Why can't we just increase the bit length to counteract shor's algorithm?

I know that it sounds like a very stupid question but if Shor's algorithm has a complexity of roughly $n^3$ why cant we just increase the bit size until the time for the algorithm to run is unfeasible on a quantum computer or would it just take too much memory and too much computation for RSA/ECC to be worth it?

The main reason is because any such technique has at best a polynomial gap between

1. the effort honest parties must spend to compute the cryptosystem, and
2. the effort adversaries must spend to break the cryptosystem.

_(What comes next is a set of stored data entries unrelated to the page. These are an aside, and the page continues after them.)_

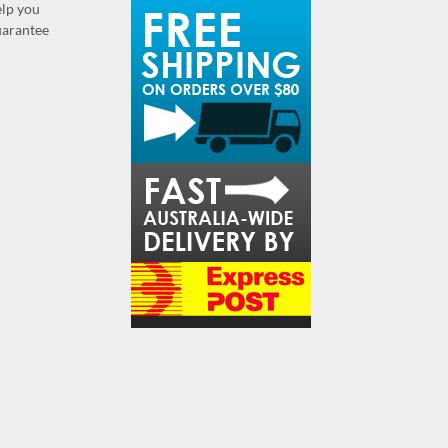
elp you
guarantee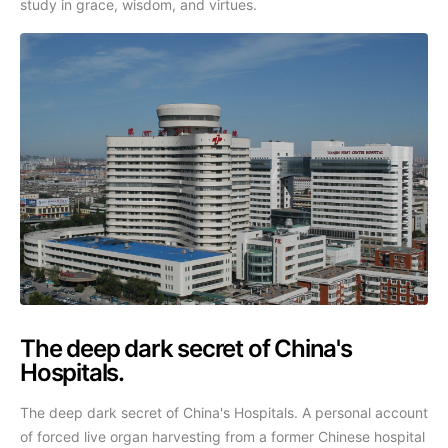
study in grace, wisdom, and virtues.
The deep dark secret of China's
Hospitals.
The deep dark secret of China's Hospitals. A personal account
of forced live organ harvesting from a former Chinese hospital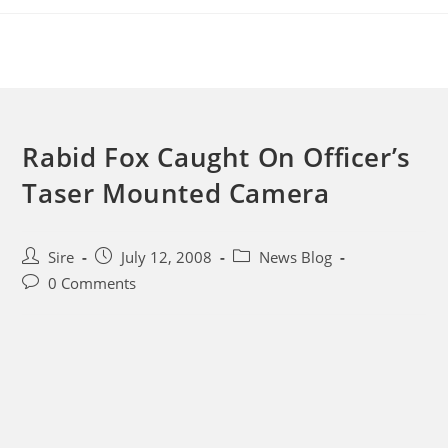
Skip
to
content
Rabid Fox Caught On Officer’s
Taser Mounted Camera
Post
Post
Post
Sire
July 12, 2008
News Blog
author:
published:
category:
Post
0 Comments
comments: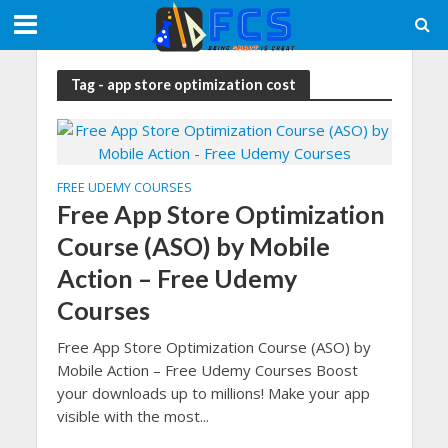
Tag - app store optimization cost
FREE UDEMY COURSES
Free App Store Optimization
Course (ASO) by Mobile
Action – Free Udemy
Courses
Free App Store Optimization Course (ASO) by
Mobile Action – Free Udemy Courses Boost
your downloads up to millions! Make your app
visible with the most...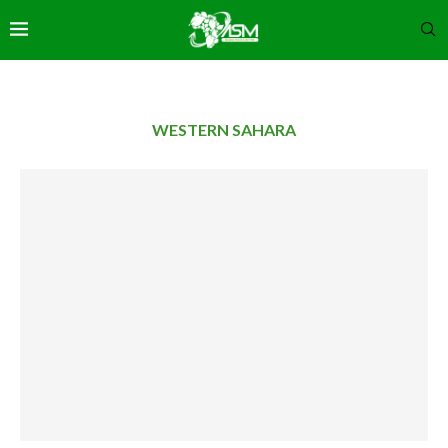
WESTERN SAHARA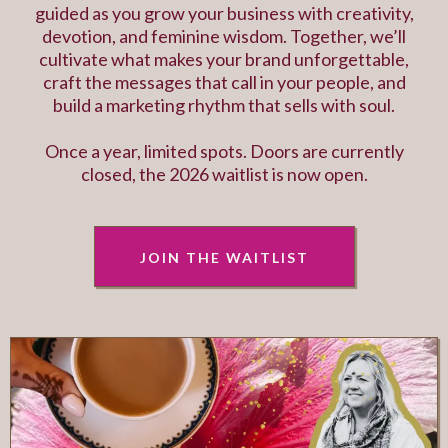
guided as you grow your business with creativity,
devotion, and feminine wisdom. Together, we’ll
cultivate what makes your brand unforgettable,
craft the messages that call in your people, and
build a marketing rhythm that sells with soul.
Once a year, limited spots. Doors are currently
closed, the 2026 waitlist is now open.
JOIN THE WAITLIST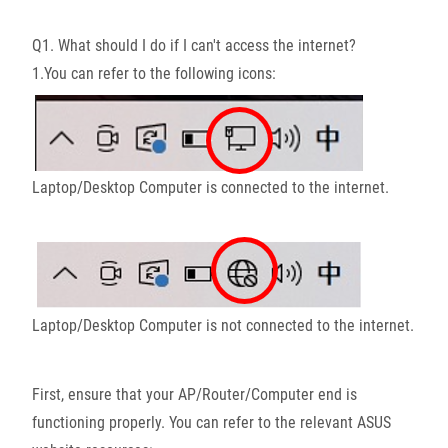
Q1. What should I do if I can't access the internet?
1.You can refer to the following icons:
Laptop/Desktop Computer is connected to the internet.
Laptop/Desktop Computer is not connected to the internet.
First, ensure that your AP/Router/Computer end is
functioning properly. You can refer to the relevant ASUS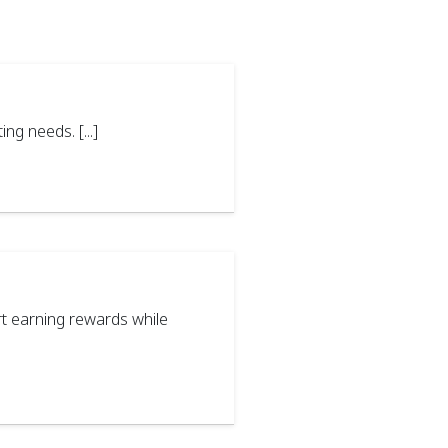
g needs. [...]
t earning rewards while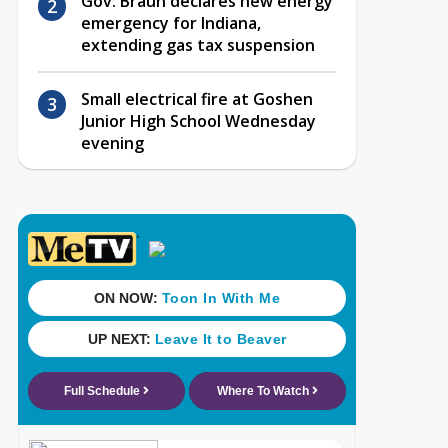
Gov. Braun declares new energy
emergency for Indiana,
extending gas tax suspension
Small electrical fire at Goshen
Junior High School Wednesday
evening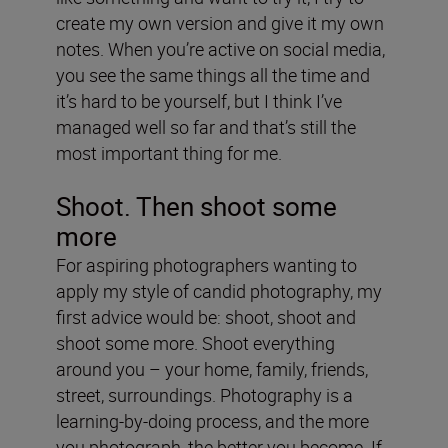
create my own version and give it my own
notes. When you’re active on social media,
you see the same things all the time and
it’s hard to be yourself, but I think I’ve
managed well so far and that’s still the
most important thing for me.
Shoot. Then shoot some
more
For aspiring photographers wanting to
apply my style of candid photography, my
first advice would be: shoot, shoot and
shoot some more. Shoot everything
around you – your home, family, friends,
street, surroundings. Photography is a
learning-by-doing process, and the more
you photograph, the better you become. If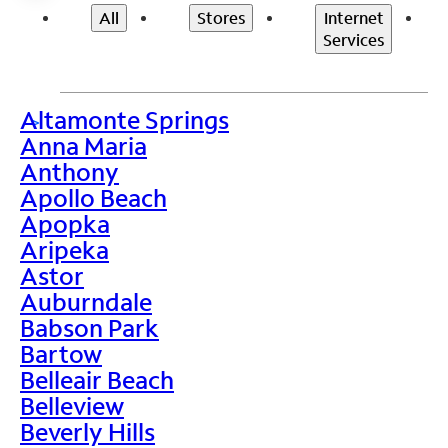
All
Stores
Internet
Services
Altamonte Springs
>
Anna Maria
Anthony
Apollo Beach
Apopka
Aripeka
Astor
Auburndale
Babson Park
Bartow
Belleair Beach
Belleview
Beverly Hills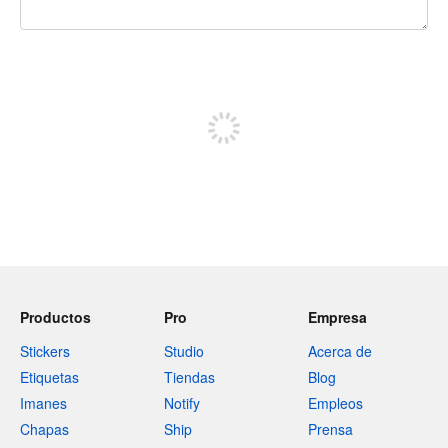
240 caracteres restantes
Registrate para publicar
Productos
Pro
Empresa
Stickers
Studio
Acerca de
Etiquetas
Tiendas
Blog
Imanes
Notify
Empleos
Chapas
Ship
Prensa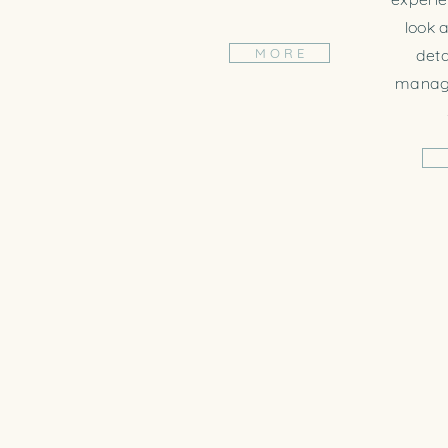
look a
M O R E
deta
managi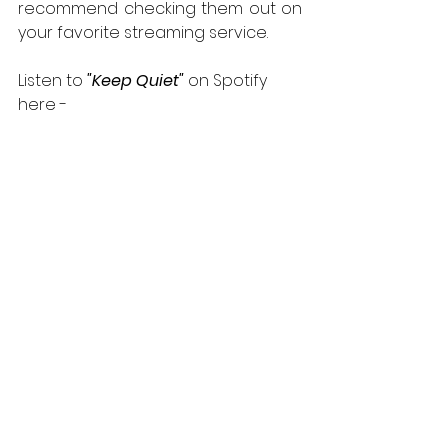
recommend checking them out on 
your favorite streaming service.
Listen to 
"Keep Quiet" 
on Spotify 
here -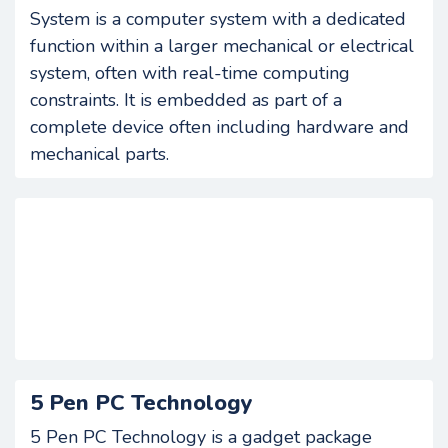
System is a computer system with a dedicated
function within a larger mechanical or electrical
system, often with real-time computing
constraints. It is embedded as part of a
complete device often including hardware and
mechanical parts.
5 Pen PC Technology
5 Pen PC Technology is a gadget package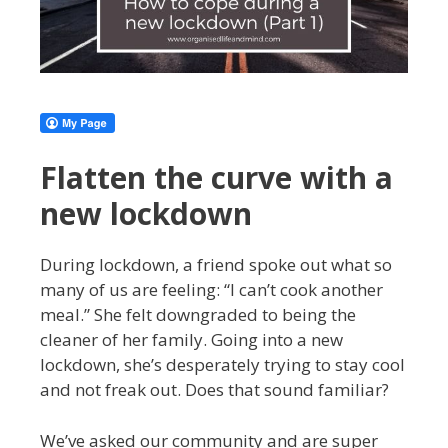
Flatten the curve with a
new lockdown
During lockdown, a friend spoke out what so
many of us are feeling: “I can’t cook another
meal.” She felt downgraded to being the
cleaner of her family. Going into a new
lockdown, she’s desperately trying to stay cool
and not freak out. Does that sound familiar?
We’ve asked our community and are super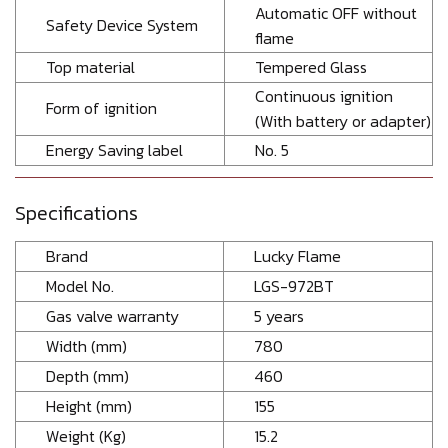
Automatic OFF without
Safety Device System
flame
Top material
Tempered Glass
Continuous ignition
Form of ignition
(With battery or adapter)
Energy Saving label
No. 5
Specifications
Brand
Lucky Flame
Model No.
LGS-972BT
Gas valve warranty
5 years
Width (mm)
780
Depth (mm)
460
Height (mm)
155
Weight (Kg)
15.2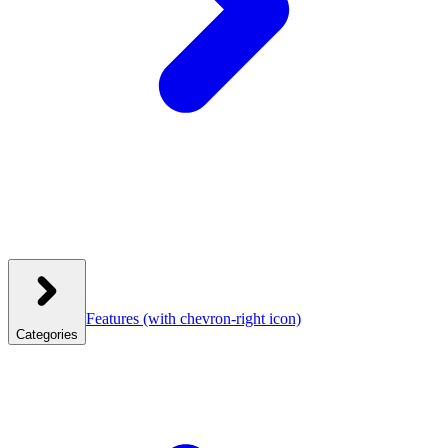
Features
(with chevron-right icon)
Categories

Cryptography from a polynomial honest-to-malicious hardness gap has been known for a while. In fact, one of the earliest public-key cryptosystems (before RSA by a few years iirc) went by the name of Merkle's Puzzles, and had precisely this property, namely they took $O(n)$ time to compute for honest parties, and $\Omega(n^2)$ for adversaries. See Public-Key Cryptography in the Fine-Grained Setting for example. Moreover, in the random oracle model, this is size of gap is known to be optimal, at least in the classical setting.

This is to say that if you are going to "settle" for a small gap between honest parties and adversaries, it is perhaps better to do other things than simply RSA "scaled up" appropriately, though perhaps it is best to simply use a lattice-based scheme instead.

That's what CNSA 1.0 did: minimum RSA key length is 3072, minimum AES key length is 256, and minimum SHA length is 384. CNSA 2.0 goes beyond that with some new algorithms.